A row has broken out within republicanism after a flute band was prohibited from attending the annual National Hunger Strike commemoration.
Thousands of people marched along a road bedecked with Irish tricolours from Lifford, Co Donegal, to Strabane on Sunday to remember those who died during the 1981 hunger strikes at the Maze.
It was the first time the event, organised by Sinn Fein, had been held in the Co Tyrone town.
But the family of INLA hunger striker Kevin Lynch announced on Saturday they would be boycotting the event.
Family members withdrew following a row with Sinn Fein over the attendance of the Kevin Lynch Memorial Flute Band (KLMFB).
The band said it had been prohibited from attending the commemoration and claimed it had been told it is no longer welcome at any future Sinn Fein events.
In response, the family said it had withdraw all support for the party.
Sinn Fein has come in for heavy criticism over the decision.
A statement posted on Facebook by the band on behalf of the Lynch family has been liked over 500 times, with dozens of people voicing their support for family.
In the statement, the family said it had been “hurt and disgusted” with the actions of Sinn Fein.
Posting on the EastDerry Sinn Fein Facebook page, a party spokesperson said: “We hold the Lynch family in the highest esteem and we deeply regret the family’s decision.
“This was an issue between the bands association and the Kevin Lynch band.
“Sinn Fein worked to attempt to resolve the issue.”
While the SF statement offered no explanation for the ban, KLMFB said: “One definitive reason issued by the Sinn Fein Irish Republican Bands Association is that they view two Scottish bands as anti-Sinn Fein dissident bands, therefore we were breaking the federation rules by marching alongside these bands when attending a Wolfe Tone Commemoration and a Hunger Strike Commemoration recently held in Scotland.”

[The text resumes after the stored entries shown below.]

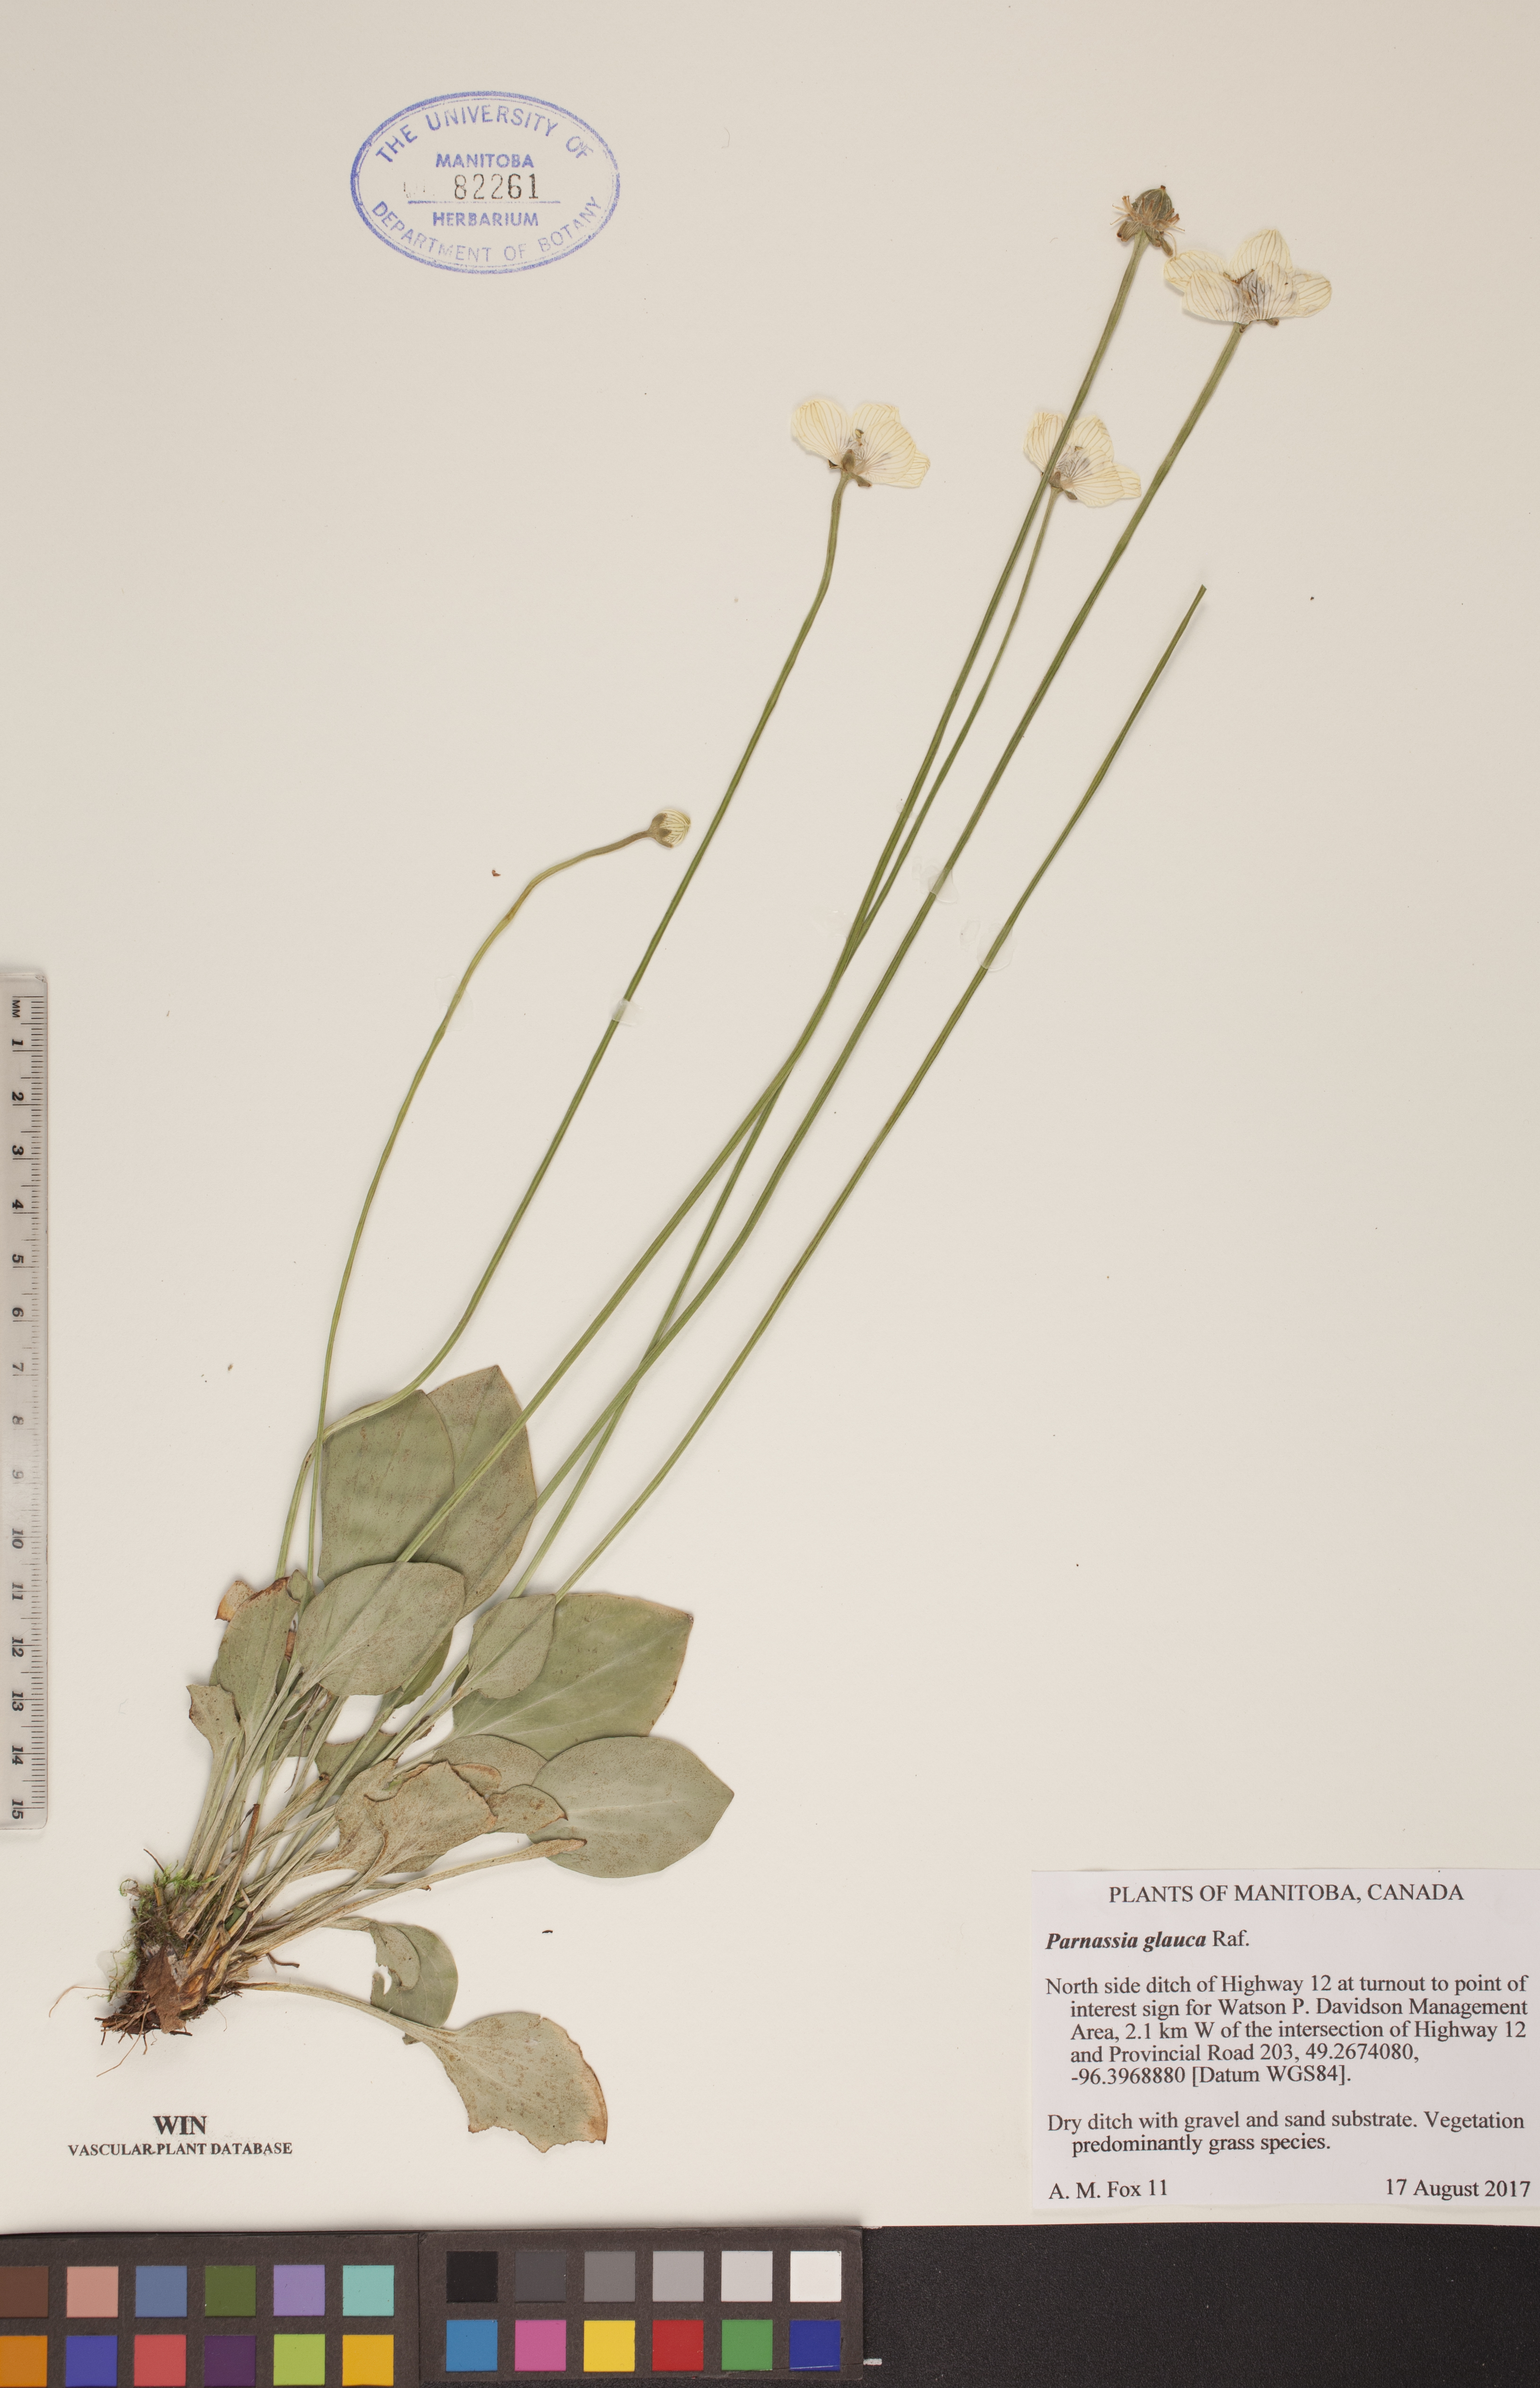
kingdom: Plantae
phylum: Tracheophyta
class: Magnoliopsida
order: Celastrales
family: Parnassiaceae
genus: Parnassia
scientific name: Parnassia glauca
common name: American grass-of-parnassus
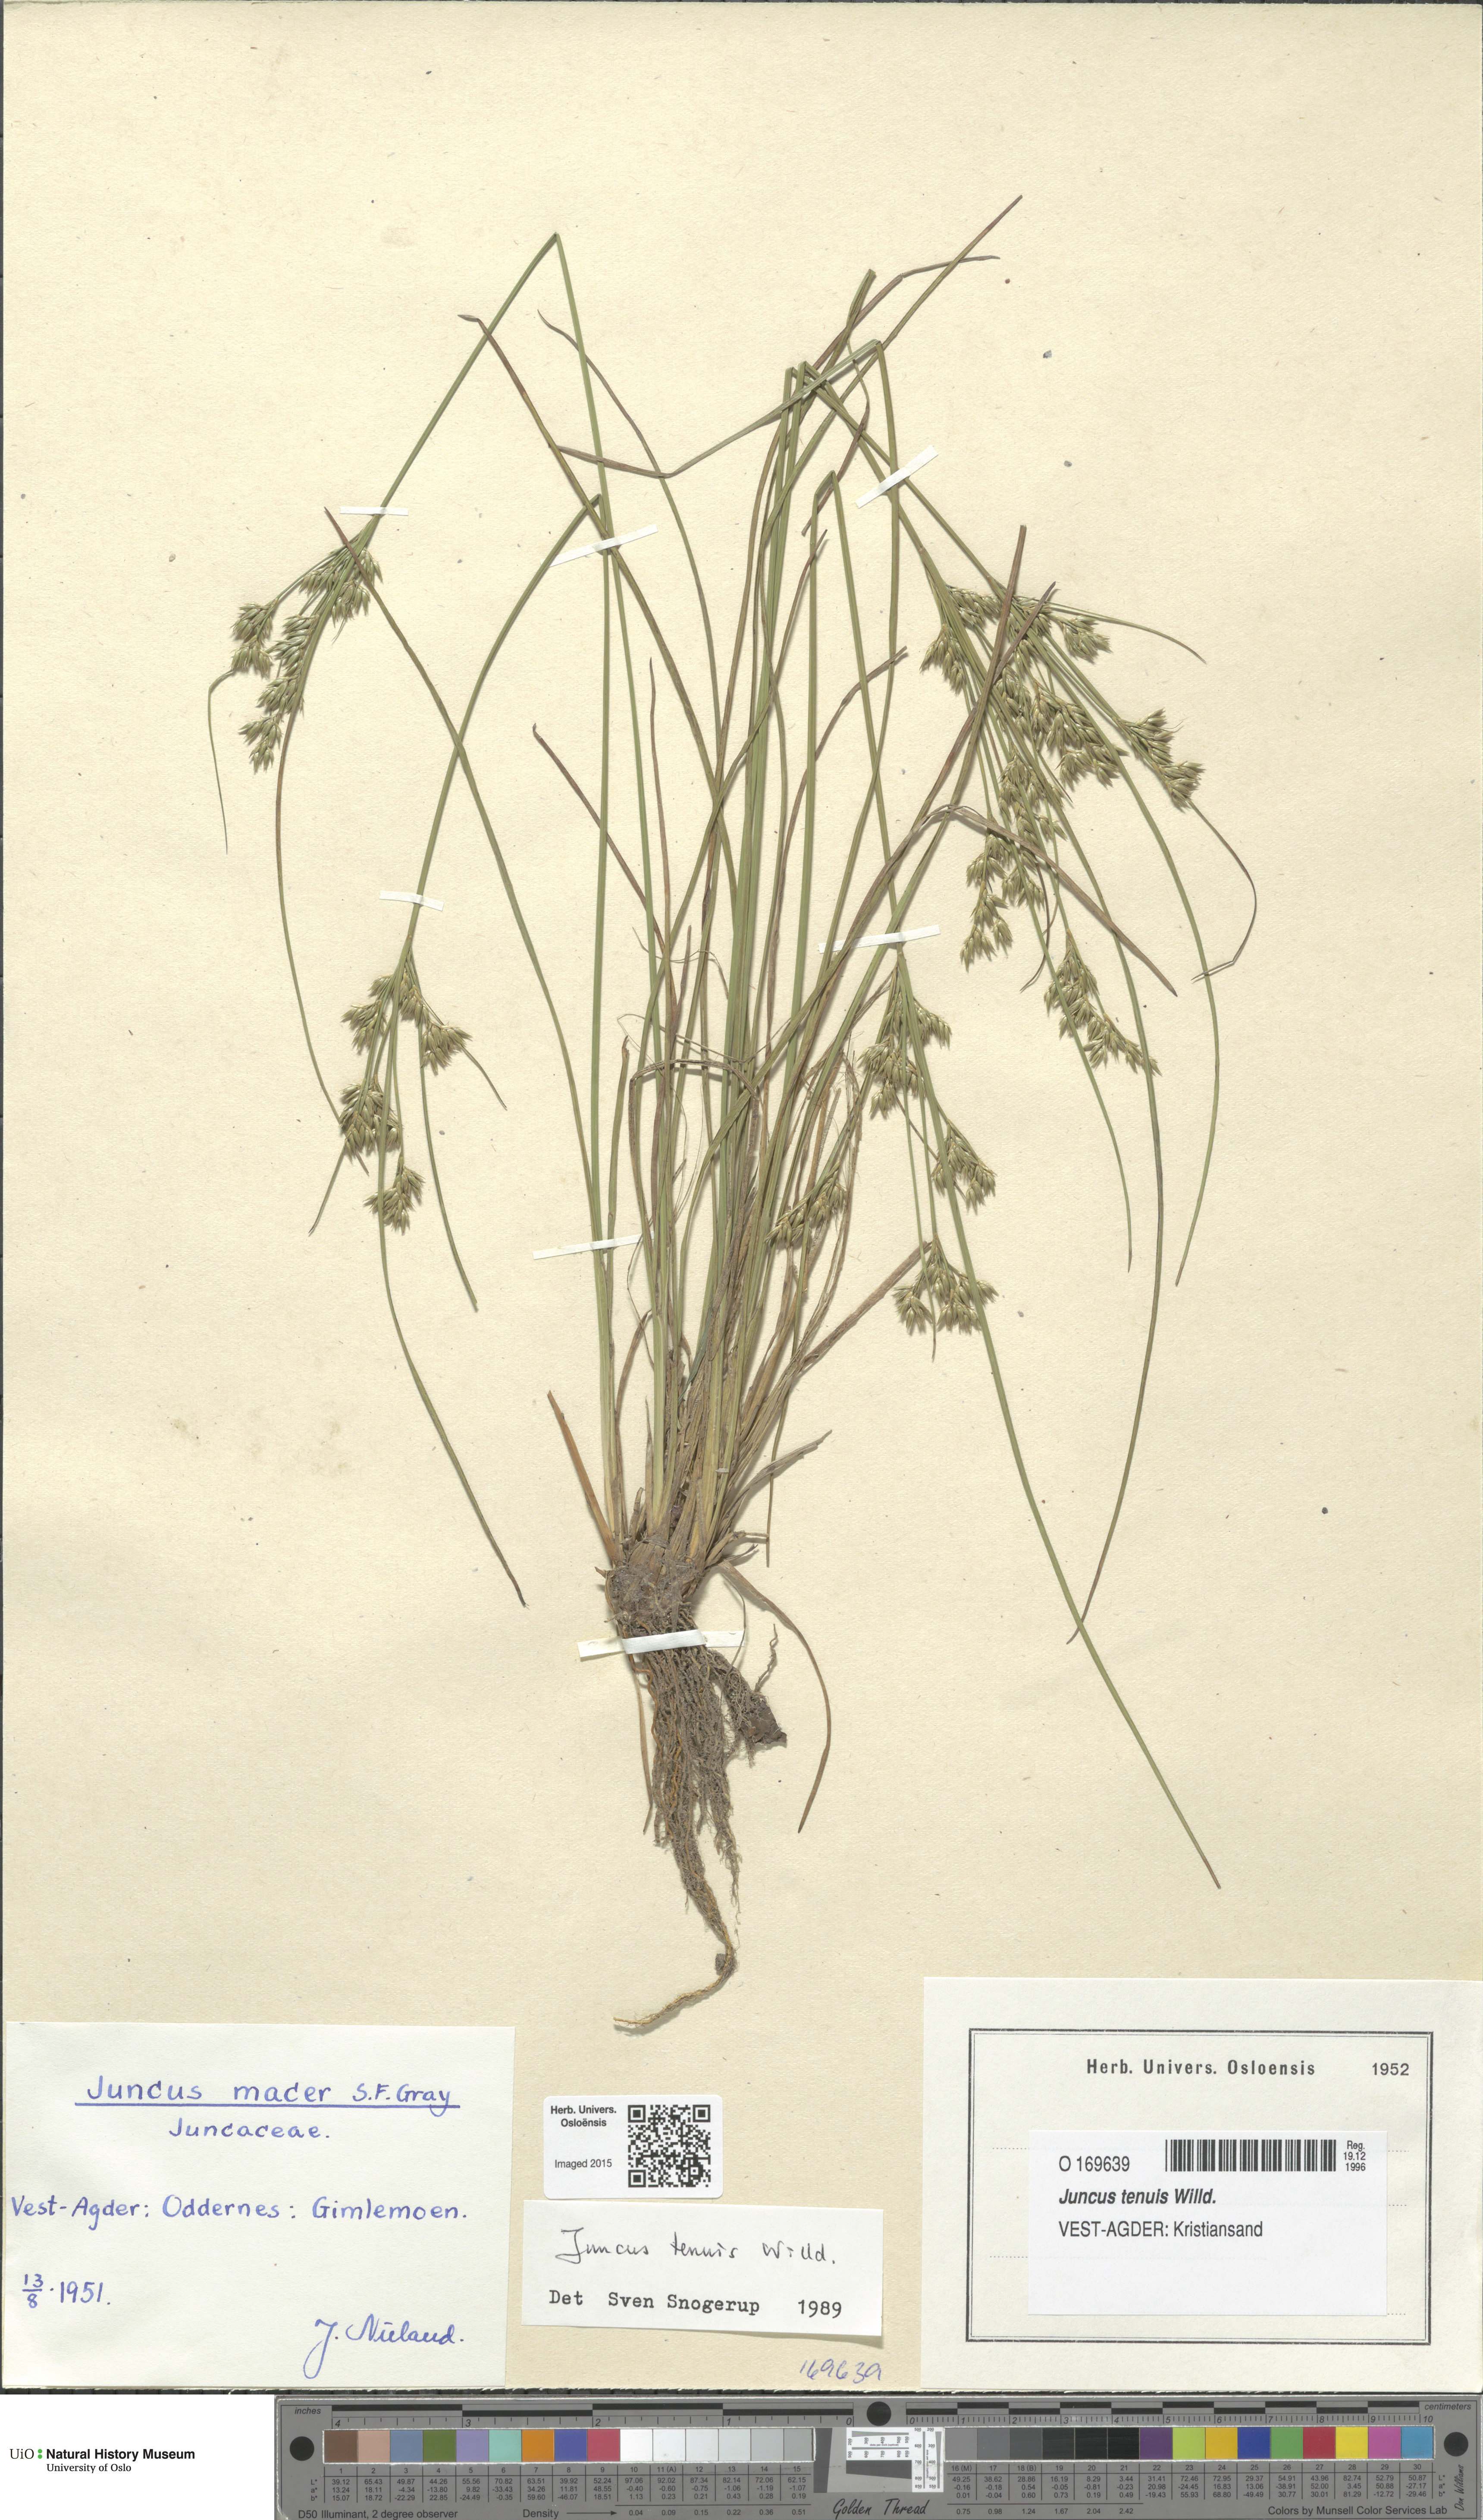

The band said that, as a consequence of Sinn Fein’s decision, the family would no longer vote for the party, and would no longer support any Sinn Fein events or fundraising.
Kevin Lynch’s belongings have been removed from Dungiven Sinn Fein museum, it added.
The family said it had been “truly humbled” by the support it had received.
The News Letter has contacted Sinn Fein for comment.
Lynch, from the village of Park near Dungiven in Co Londonderry, was arrested in December 1976 and charged with a number of offences including conspiracy to steal weapons from security forces.
He received a ten-year sentence in December 1977. He spent 71 days on hunger strike from May 1981, and died on August 1, 1981.